Yo creo que estamos a
un paso de colapsar por exceso de realidad. Por todas partes y por todas las
horas estamos rodeados de grandes y de minúsculas realidades. Es el tiempo de
las cosas, de las muchas cosas, ya sean tangibles o no, pero ejercientes existenciales
a golpe de presencia. Las hay en todas partes en número que diría infinito si
mi mente llegara allí, pero me temo que mi mente se anquilosa ante el reto de
contar lo incontable. Quizás habría que sobrecogerse por la desmesura, pero no
mucho menos que por la condición totalitaria que exhiben. La realidad es una
dictadura que ganó el poder de una sola vez y para toda la eternidad, pese a
que nadie sepa bien qué es eso de la eternidad. A veces hay que preguntarse si
la realidad mínima debería caber entre las lindes de la mesita de noche sin
desbordarse. Ahí nos cabe lo justo para no tener que recuperarnos nunca de un alejandrino.
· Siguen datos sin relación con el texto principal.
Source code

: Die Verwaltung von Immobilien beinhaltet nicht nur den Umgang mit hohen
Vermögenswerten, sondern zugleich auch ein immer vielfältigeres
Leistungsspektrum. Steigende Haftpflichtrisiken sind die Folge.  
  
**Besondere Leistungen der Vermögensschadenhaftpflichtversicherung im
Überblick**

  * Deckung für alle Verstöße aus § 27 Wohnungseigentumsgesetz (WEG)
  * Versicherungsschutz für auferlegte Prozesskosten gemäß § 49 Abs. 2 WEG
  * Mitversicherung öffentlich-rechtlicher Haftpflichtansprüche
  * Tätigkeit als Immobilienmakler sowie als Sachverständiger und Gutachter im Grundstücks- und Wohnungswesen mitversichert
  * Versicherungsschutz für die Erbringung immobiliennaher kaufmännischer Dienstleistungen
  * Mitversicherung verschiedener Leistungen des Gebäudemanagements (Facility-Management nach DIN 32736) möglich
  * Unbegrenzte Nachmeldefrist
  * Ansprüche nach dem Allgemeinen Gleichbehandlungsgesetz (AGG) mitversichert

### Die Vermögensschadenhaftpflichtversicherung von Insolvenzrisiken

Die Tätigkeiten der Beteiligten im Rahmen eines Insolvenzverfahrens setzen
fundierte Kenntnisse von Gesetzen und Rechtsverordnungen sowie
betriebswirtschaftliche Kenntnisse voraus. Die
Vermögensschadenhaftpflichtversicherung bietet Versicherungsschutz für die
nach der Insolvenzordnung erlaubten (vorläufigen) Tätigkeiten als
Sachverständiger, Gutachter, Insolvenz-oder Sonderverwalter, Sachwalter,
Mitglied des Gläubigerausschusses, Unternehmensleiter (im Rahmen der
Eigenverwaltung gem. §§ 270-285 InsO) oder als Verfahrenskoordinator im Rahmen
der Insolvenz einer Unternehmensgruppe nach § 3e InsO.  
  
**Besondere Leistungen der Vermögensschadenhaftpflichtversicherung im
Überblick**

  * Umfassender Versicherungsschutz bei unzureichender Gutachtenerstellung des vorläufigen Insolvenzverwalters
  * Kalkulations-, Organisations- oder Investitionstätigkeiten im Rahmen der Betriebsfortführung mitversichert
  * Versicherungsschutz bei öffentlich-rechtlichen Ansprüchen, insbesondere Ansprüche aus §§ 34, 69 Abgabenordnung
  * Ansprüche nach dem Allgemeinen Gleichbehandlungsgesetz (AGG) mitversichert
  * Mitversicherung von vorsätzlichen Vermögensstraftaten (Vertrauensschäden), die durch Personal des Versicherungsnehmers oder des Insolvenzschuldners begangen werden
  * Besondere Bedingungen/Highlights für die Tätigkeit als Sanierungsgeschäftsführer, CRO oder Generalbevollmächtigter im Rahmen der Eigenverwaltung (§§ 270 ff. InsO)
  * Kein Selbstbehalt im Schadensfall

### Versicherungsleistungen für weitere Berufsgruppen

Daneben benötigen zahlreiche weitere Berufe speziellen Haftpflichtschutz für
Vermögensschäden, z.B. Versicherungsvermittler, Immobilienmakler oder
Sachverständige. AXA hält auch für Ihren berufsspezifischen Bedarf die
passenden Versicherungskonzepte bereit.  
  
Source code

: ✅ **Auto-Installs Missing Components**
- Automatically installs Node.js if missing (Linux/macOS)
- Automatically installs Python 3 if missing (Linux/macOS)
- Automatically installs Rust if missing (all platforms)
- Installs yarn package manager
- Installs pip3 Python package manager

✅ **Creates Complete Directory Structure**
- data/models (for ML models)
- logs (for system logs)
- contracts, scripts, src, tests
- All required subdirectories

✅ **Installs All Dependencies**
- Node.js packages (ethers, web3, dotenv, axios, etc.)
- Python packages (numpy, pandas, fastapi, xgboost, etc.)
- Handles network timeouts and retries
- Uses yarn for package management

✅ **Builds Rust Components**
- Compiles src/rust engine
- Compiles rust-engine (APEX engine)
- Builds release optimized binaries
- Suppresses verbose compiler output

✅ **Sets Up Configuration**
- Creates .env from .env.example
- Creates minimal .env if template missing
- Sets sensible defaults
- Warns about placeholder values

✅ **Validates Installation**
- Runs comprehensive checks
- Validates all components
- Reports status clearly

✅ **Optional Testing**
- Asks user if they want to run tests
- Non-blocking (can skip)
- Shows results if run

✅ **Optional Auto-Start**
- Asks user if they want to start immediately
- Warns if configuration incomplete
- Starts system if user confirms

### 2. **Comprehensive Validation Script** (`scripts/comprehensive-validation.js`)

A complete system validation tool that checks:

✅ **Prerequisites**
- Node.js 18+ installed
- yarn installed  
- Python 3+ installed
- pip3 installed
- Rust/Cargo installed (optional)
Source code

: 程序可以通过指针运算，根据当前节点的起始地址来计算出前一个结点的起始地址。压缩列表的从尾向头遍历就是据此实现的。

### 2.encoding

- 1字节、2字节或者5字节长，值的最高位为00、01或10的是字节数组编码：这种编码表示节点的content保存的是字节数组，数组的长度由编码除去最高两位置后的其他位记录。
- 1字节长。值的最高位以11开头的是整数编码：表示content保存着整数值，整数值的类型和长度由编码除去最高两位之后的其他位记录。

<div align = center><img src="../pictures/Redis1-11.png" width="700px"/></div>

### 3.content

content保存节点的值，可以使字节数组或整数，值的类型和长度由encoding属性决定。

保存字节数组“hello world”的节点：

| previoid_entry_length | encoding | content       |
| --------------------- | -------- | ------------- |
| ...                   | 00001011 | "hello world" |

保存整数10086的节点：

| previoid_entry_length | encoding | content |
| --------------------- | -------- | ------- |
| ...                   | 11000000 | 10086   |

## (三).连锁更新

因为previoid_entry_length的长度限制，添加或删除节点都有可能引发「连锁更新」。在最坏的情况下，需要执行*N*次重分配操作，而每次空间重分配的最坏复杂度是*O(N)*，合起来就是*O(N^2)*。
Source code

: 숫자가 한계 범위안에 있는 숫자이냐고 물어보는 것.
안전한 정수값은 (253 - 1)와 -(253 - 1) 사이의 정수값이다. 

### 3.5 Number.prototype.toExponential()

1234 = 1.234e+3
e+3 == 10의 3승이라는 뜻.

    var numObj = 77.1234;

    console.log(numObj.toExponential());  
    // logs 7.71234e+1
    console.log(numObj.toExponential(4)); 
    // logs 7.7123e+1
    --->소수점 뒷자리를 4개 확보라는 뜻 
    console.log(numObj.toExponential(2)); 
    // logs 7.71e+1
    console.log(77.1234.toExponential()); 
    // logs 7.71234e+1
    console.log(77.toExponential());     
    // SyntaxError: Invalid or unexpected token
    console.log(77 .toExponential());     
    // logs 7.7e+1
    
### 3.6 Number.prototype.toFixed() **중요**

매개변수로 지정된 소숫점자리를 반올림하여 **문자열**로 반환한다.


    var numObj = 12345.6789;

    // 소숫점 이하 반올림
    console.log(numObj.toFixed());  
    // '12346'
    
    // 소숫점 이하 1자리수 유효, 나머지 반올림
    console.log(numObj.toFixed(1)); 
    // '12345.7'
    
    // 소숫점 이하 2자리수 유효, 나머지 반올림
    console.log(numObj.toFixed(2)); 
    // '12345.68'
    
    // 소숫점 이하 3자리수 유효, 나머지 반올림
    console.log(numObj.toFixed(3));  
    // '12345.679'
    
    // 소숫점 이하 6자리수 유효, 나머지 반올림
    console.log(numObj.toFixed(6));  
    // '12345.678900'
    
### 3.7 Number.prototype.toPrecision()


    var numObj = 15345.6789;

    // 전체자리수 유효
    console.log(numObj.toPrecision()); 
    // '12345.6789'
Pero hasta las ensoñaciones viven en modo costumbrista y, antes de llegar al
segundo verso, hay que descongelar el pan, con lo que, no sólo se descompone la
rima, sino que aprendes de una vez que la vida no es de tu talla.
Ahora que todo el mundo
lanza en medio de la mesa su realidad como el que arroja un as de bastos, no es
bueno olvidar que el verbo ser, sólo es una forma mal dicha del parecer, cuya
irónica entidad está en duda, incluso por la ciencia. Pero es que hoy cunde el
hábito de olvidar lo inolvidable, apelando a lo visible de cuanto nos rodea
cuando ya sabemos que cualquier partícula posee, sobre todo, una gran nada en
sus entrañas. Por eso, una vocación abolicionista de la realidad puede ser tan
esperanzadora como salvífica. La cena es una de las cuatro finalidades del
hombre, pero hemos olvidado las otras tres. Así no se puede. Por todas partes
etiquetas y nombres que no son otra cosa que absolutismos en zapatillas de paño
o, peor aún: porciones de realidad que nos convierten en fragmentistas. Los
anaqueles de la conversación están repletos de anecdotarios sin categorías y
nadie pregunta el porqué de una galleta de chocolate y hasta resultan
deprimentes los optimismos.
Lo cierto es que el
peso de la realidad nos impide ver el bosque y tal tipo de ceguera solo produce
lo que llamo “preguntas muertas”. Preguntas que se parecen a un tigre
angustiado que busca la salida en el interior de una jaula. Es como pretender
una fórmula matemática con rima asonante, o bien escribir un soneto a base de
ir superponiendo raíces cuadradas. Ejemplos que sugieren la pluralidad de los
mundos y que las preguntas a las cosas situadas en un mundo han de pertenecer
al mismo para que la respuesta no se salga tampoco por los bordes. Otra
cuestión es pensar que todas las cosas pertenecen a la vez a todos los mundos,
asunto muy probable.
Hay que trascender la galleta de chocolate, no
queda otra. Y salir de la febril “cosabilidad” con la valentía de usar la razón
contra uno mismo, es decir; usar la razón contra la razón misma; único viaje
posible hacia las “preguntas vivas”. Son esas que planean fuera de la jaula y
que comprenden que las cosas solo responden de modo completo a las preguntas
que no se le hacen. Porque toda interrogación es parcial mientras no demos con
la “pregunta total”. Todo lo que no es
completo es fragmento, y todo fragmento adopta una figura que parece precisa,
como un recibo de comunidad o un programa de lavadora, un plazo hipotecario, un
mando a distancia, un verbo en futuro simple o la órbita de un electrón. Vivimos,
entonces, en medio de abundantes precisiones diseminadas como en un campo de
minas, sin orden conocido y sin que nadie detenga su siembra. Al parecer,
todavía quedan veredas por donde escapar de tanta realidad. Yo tengo una sobre
la mesita de noche que, al abrirse, muestra el alejandrino con el que me duermo
y del que no quiero olvidarme ni recuperarme. ¡Pero, caramba, qué agobio de
realidad a las cinco en punto de la tarde!